2: The overall effect of the criss crossing is going to greatly increase the probability of points near the center.
So p1 and the mid will get more action than p2 and p3.
You could improve the algorithm above by using the same random float for a and b:
float r = random;
a = interp(p1, p2, r)
b = interp(p1, p3, r)
result = interp(a,b,random)
That will remove the tendency towards the center, however it will still leave a bias based on the size of the triangle - but we can counteract that effect by somehow factoring in the different sizes of the lines.
The “mathematically correct” solution is:
However I have a thought. Can anyone see anything wrong with this algorithm?

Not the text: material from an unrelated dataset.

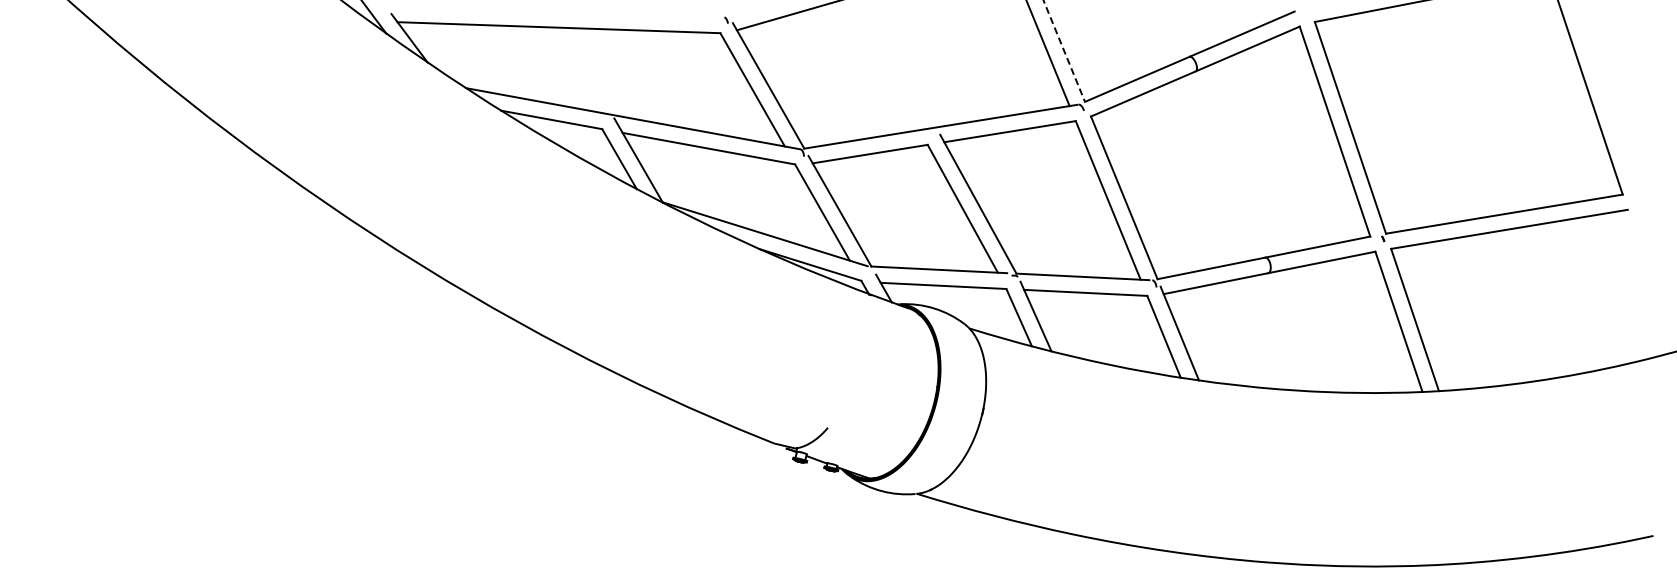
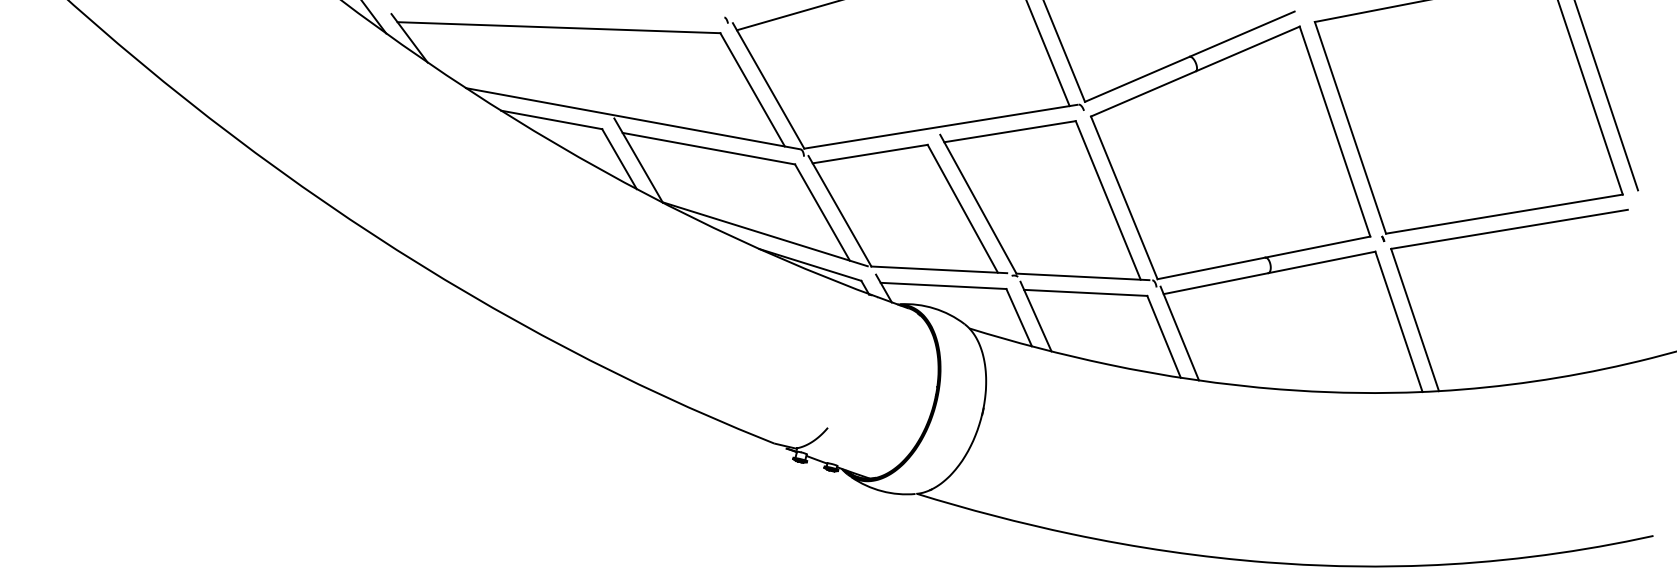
line at (1064, 51): dashed -> solid
line at (1606, 96): none -> present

float a=nextRandomFloat();
float b=nextRandomFloat();
If (a+b > 1) {
a=1-a;
b=1-b;
}
r=p1+rand(p2-p1, a)+rand(p3-p1, b)
Essentially its my original algorithm but corrected down to a triangle by mirroring any point extending past the trangle back. That should double the probabilities evenly.
@zarch said:
You could improve the algorithm above by using the same random float for a and b:
float r = random;
a = interp(p1, p2, r)
b = interp(p1, p3, r)
result = interp(a,b,random)
To be pedantic, in that version the points will be grossly concentrated towards p1 because the area is smaller. Using two different random numbers for a and b makes it less predictable because you will have a more even distribution of long and short lines. Because most of the lines cross near the center of the triangle, I agree that you would get extra coverage there but at least those lines tend to be long and the third random will stretch it out.
Anyway, probably better not to second guess the mathematically correct way.
Even your latest one feels like it will clump towards p2… again because the area covered by b is much smaller.